Cockburn explains that he formed this strategy in the 1990s, and found that it paired well with [incremental re-architecture] In a project that was scheduled to deliver a small set of user-facing functionality within the first three months, the result was a system whose design and code were "not pretty, but we had connected the server-side software to the database system and could write functions on top of that architecture. Having the architectural elements connected and a sample piece of function running on it, we were able to develop more functionality in parallel with revising the architecture to be more robust (the incremental re-architecture strategy)."
Cockburn concluded:
Our sponsors were happy with this early victory. We tested the team, the process, the technologies, and the architecture at a very early point in the project.
A walking skeleton is a form of [proof of concept]. It sees the basic structure for a system being designed and implemented, and a single, very thin slice of functionality integrated to verify the design.
Cockburn writes that what constitutes a walking skeleton will vary depending on the system being designed. "For a client-server system, it would be a single screen-to-database-and-back capability. For a multi-tier or multi-platform system, it is a working connection between the tiers or platforms. For a compiler, it consists of compilation of the simplest element of the language, possibly just a single token. For a business process, it is walking through a single and simple business transaction."
The walking skeleton [strategy] has seen renewed interest in recent years as a way to bootstrap software projects. In [devops] practices, creating a basic shell of a system, with some piece of very small functionality implemented as a demonstration, allows for faster early feedback on architectural decisions and earlier implementation of the required operational infrastructure, including [deployment pipelines].

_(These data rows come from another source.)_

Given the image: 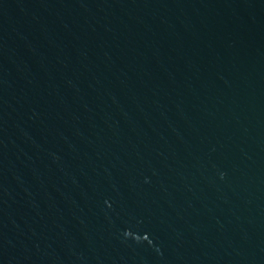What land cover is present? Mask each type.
Segmentation results:
<instances>
[{
    "label": "water",
    "instance_id": "obj_1",
    "mask_svg": "<svg viewBox=\"0 0 264 264\" xmlns=\"http://www.w3.org/2000/svg\"><path fill=\"white\" fill-rule=\"evenodd\" d=\"M0 264H264V0H0Z\"/></svg>",
    "mask_w": 264,
    "mask_h": 264
}]
</instances>
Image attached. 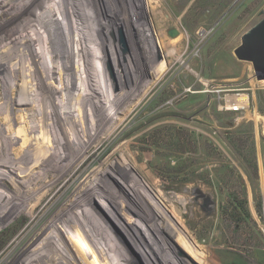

The aim of the walking skeleton strategy is to ship working, testable code to production very early in a project. A walking skeleton is something much less than an [MVP], which is defined from the perspective of the users, but it could be thought of as a minimum viable system from a technical perspective. From the skeleton, production-grade builds deployments to production-like environments can begin, and the full functionality of the application can be fleshed out incrementally.
Cockburn differentiates a walking skeleton from a [spike], which is not necessarily production-grade and is intended to be discarded once the experiment answers some predefined questions. A walking skeleton is permanent code, "built with production coding habits, regression tests, and is intended to grow with the system".